What is expected: Copy every line of the records below where the word "FilePolarity" occurs.

Source information Block Start

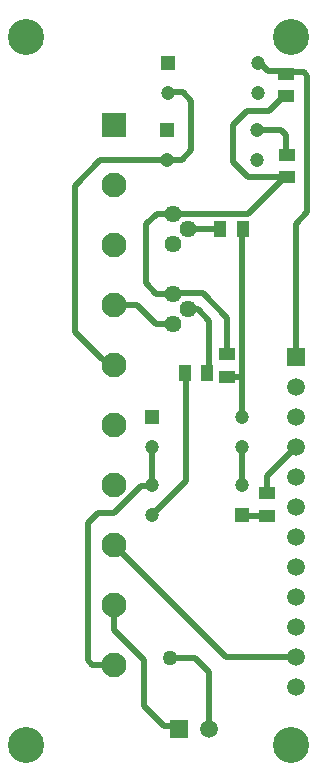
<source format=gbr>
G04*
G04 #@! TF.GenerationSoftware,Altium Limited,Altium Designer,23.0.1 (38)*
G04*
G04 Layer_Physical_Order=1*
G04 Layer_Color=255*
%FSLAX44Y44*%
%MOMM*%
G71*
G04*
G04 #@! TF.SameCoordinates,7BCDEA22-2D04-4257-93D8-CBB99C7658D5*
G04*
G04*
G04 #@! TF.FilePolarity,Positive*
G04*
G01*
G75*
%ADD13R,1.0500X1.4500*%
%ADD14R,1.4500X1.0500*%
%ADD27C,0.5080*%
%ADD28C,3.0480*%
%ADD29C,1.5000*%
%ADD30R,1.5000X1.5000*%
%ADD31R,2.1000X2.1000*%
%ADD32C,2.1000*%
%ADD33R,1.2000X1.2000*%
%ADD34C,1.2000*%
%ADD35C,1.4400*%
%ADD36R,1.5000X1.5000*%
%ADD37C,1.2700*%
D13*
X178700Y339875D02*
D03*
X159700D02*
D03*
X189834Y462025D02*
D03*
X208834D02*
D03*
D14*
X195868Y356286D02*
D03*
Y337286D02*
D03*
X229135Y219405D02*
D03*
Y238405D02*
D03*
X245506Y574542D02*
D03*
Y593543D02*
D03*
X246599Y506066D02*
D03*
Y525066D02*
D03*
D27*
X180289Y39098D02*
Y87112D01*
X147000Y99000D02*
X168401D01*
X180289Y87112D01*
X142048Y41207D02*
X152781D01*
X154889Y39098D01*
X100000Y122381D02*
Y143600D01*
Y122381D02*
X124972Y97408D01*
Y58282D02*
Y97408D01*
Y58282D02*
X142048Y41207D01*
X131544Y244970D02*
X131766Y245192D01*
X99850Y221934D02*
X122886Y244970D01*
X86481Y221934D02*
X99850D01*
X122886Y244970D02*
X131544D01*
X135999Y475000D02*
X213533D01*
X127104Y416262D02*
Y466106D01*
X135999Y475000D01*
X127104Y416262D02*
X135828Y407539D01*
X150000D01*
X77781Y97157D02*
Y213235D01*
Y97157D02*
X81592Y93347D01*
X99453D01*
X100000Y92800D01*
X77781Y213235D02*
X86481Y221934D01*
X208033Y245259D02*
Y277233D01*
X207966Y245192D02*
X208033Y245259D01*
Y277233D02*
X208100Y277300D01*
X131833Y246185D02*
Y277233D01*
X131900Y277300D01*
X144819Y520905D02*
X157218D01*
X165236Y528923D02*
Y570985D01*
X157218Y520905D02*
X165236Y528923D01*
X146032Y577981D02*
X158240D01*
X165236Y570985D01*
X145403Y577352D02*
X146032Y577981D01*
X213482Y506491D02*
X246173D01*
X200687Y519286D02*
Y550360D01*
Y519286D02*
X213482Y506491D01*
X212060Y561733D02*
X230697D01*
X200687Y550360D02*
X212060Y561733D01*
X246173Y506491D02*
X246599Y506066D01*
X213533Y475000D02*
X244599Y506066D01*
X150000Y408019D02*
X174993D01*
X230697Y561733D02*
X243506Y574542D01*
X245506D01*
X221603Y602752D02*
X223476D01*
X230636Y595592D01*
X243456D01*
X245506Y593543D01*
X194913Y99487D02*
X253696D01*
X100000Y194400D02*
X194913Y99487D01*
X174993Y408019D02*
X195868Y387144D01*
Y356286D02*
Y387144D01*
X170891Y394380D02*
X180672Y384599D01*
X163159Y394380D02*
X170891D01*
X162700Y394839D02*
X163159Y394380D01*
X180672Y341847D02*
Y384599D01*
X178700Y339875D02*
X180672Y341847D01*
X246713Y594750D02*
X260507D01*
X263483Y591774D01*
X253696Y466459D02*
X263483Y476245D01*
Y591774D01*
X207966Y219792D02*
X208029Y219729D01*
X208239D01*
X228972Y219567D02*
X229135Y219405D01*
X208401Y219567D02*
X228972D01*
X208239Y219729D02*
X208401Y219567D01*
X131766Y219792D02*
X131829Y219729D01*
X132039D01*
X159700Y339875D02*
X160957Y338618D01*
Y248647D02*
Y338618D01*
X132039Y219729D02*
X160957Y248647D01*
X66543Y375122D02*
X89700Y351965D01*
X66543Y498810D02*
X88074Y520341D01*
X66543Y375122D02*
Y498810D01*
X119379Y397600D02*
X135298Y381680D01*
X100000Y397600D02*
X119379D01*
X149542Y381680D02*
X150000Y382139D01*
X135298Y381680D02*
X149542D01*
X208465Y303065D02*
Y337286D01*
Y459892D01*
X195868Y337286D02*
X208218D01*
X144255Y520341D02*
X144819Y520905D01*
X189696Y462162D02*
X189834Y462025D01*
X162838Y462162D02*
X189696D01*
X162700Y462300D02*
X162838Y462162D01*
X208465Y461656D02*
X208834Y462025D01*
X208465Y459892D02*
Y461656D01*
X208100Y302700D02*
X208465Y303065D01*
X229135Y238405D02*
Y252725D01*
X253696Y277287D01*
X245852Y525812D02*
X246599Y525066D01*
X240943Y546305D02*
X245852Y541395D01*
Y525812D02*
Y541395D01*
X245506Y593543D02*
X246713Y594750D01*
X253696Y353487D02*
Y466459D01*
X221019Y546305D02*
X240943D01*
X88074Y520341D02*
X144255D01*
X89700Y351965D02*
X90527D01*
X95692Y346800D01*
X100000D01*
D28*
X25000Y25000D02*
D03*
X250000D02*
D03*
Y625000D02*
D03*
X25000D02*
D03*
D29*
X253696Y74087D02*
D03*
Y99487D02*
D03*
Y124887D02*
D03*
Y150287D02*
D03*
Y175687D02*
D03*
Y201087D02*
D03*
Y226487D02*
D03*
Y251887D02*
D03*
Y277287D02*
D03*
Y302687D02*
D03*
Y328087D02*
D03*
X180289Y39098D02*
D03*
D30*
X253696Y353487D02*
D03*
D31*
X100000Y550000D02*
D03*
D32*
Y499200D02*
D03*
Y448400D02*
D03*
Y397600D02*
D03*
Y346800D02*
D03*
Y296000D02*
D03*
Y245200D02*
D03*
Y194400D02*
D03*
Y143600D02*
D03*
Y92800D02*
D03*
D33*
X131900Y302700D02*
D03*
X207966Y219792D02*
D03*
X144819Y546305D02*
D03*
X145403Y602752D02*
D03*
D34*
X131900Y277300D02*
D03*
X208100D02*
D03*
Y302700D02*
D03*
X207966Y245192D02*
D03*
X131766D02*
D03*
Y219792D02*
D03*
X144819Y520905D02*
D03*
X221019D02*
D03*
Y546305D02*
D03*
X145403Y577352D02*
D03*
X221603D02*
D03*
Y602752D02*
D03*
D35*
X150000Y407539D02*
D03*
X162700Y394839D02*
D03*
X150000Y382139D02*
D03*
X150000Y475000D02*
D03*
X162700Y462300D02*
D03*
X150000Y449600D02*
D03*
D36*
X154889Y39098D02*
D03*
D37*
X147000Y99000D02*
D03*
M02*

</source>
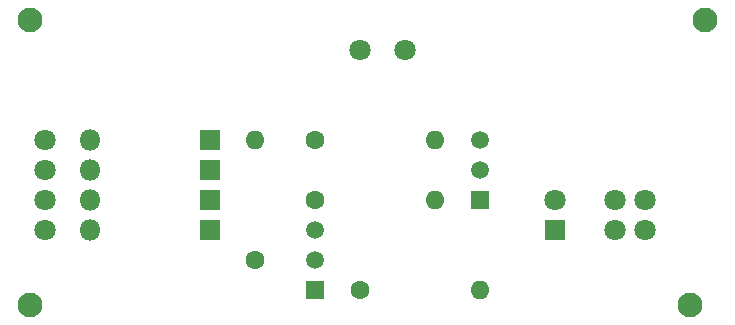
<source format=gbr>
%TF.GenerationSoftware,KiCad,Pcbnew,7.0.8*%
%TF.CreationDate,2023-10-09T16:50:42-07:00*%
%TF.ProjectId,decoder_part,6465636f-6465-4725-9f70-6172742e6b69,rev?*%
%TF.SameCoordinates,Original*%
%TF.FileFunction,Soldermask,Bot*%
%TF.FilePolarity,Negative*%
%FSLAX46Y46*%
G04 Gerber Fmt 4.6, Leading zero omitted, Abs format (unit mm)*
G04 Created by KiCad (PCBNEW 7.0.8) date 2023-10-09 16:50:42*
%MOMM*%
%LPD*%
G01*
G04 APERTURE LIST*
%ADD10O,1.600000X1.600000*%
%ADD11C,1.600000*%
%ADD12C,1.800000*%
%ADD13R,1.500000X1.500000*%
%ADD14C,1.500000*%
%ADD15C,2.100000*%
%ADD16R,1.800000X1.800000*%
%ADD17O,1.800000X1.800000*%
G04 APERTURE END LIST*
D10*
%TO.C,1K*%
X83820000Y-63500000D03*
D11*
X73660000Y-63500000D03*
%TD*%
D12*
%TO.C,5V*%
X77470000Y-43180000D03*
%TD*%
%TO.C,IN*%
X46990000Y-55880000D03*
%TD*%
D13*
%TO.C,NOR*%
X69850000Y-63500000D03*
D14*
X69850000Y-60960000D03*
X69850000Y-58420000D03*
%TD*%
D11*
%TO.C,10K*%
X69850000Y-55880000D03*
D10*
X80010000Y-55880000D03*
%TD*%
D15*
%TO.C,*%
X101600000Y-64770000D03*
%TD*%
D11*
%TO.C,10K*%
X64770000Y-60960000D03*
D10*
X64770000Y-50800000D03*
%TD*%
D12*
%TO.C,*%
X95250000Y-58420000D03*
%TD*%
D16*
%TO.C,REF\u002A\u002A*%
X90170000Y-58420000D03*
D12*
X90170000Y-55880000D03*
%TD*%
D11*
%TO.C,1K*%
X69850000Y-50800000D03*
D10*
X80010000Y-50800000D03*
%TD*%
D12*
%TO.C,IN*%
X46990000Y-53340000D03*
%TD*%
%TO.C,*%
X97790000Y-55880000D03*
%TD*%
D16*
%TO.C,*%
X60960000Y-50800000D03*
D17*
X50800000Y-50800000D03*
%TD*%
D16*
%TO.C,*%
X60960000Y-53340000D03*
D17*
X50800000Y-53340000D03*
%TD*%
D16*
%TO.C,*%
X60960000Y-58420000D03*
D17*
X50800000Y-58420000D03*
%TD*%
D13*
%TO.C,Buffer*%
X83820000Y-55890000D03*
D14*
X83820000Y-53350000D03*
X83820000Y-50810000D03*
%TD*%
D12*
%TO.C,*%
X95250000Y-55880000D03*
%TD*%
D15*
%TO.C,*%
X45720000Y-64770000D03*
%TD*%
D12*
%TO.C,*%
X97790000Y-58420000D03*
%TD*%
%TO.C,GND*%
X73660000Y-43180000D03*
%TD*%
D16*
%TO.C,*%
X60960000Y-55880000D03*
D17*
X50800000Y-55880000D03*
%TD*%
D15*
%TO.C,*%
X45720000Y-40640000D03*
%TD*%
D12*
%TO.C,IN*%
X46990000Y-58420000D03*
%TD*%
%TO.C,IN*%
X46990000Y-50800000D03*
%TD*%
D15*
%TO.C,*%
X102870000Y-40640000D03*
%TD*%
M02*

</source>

Source information Block End
Source information Block Start

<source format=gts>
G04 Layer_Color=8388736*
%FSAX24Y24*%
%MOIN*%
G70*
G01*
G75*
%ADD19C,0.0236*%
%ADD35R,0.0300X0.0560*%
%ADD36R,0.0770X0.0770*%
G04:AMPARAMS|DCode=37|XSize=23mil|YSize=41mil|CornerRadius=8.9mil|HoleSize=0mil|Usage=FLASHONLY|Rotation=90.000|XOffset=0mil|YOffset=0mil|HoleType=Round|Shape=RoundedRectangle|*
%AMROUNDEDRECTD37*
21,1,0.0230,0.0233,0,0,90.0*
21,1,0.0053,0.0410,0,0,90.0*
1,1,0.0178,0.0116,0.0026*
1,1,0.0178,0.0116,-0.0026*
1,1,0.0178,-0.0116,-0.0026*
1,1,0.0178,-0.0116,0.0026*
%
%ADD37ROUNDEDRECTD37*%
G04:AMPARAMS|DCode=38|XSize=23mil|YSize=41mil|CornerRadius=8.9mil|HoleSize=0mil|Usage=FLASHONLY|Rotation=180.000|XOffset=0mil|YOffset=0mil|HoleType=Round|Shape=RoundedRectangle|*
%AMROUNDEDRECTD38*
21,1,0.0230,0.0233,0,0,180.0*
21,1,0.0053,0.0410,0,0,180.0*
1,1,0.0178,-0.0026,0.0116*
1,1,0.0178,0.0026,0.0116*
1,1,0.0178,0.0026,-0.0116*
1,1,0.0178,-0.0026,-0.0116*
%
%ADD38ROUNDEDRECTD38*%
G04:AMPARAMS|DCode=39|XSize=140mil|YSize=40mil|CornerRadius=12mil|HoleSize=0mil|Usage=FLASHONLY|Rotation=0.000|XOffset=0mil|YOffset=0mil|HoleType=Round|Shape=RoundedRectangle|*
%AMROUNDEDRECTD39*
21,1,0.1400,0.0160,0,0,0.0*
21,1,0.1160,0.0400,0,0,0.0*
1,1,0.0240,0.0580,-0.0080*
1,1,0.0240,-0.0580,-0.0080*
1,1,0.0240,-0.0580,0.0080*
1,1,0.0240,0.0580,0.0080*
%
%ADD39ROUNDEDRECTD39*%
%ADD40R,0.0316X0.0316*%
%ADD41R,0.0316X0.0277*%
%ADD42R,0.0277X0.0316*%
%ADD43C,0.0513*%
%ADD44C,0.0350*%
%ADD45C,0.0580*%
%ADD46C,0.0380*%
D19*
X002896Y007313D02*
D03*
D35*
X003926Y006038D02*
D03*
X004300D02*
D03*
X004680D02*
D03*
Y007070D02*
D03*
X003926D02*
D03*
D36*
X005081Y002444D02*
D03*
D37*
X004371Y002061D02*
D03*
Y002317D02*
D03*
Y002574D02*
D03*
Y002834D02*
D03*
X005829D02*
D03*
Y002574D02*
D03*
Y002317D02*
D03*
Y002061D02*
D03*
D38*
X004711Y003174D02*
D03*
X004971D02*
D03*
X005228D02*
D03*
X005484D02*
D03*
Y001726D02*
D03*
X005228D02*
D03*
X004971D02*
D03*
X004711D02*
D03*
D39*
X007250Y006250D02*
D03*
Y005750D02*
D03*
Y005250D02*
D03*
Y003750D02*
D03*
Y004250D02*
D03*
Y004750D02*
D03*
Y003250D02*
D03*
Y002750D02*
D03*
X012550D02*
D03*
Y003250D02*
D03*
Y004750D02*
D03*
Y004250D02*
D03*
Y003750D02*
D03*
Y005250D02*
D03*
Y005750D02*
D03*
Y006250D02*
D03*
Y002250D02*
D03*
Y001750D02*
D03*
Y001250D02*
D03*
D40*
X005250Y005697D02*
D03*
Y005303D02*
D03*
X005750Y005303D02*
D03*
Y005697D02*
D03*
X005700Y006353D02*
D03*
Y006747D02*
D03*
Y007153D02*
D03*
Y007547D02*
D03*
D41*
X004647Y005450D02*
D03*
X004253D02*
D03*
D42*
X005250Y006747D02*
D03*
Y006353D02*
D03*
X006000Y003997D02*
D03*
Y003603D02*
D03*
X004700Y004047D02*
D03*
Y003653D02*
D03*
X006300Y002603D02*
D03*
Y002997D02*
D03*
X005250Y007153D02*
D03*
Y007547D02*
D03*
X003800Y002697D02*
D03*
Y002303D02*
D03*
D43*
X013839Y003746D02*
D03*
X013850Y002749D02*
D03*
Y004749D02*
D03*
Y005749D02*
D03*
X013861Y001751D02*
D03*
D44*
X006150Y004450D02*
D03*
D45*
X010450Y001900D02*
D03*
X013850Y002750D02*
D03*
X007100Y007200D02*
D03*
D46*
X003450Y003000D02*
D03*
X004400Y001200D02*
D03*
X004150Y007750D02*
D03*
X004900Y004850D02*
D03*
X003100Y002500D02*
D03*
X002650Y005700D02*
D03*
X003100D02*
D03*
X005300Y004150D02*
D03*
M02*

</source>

Source information Block End
Source information Block Start

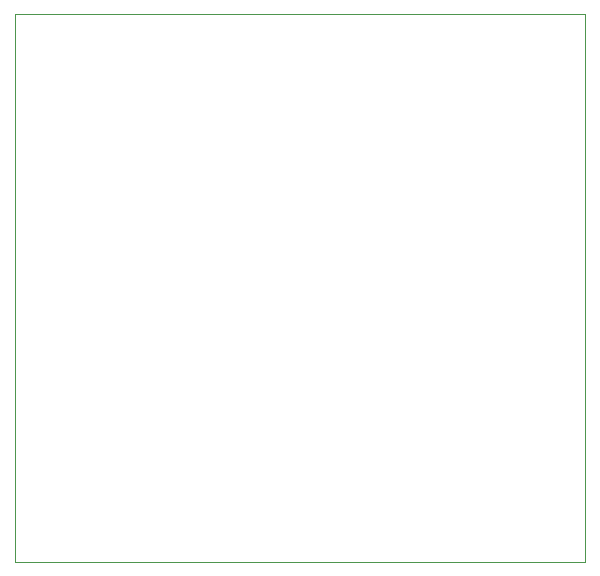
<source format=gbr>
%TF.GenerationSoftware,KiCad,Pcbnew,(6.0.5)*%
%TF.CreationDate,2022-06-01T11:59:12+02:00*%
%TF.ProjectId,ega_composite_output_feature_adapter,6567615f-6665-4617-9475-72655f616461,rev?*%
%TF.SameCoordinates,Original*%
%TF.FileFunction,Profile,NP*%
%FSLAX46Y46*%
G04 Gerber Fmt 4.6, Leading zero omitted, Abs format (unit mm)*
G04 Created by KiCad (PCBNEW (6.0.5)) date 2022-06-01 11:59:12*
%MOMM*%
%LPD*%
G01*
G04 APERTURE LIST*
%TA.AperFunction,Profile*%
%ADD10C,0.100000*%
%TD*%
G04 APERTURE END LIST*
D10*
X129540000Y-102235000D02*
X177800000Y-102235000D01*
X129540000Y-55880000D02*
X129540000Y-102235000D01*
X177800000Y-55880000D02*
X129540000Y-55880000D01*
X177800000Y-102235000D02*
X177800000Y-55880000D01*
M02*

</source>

Source information Block End

Answer to the problem:
G04 #@! TF.FilePolarity,Positive*
%TF.FilePolarity,Negative*%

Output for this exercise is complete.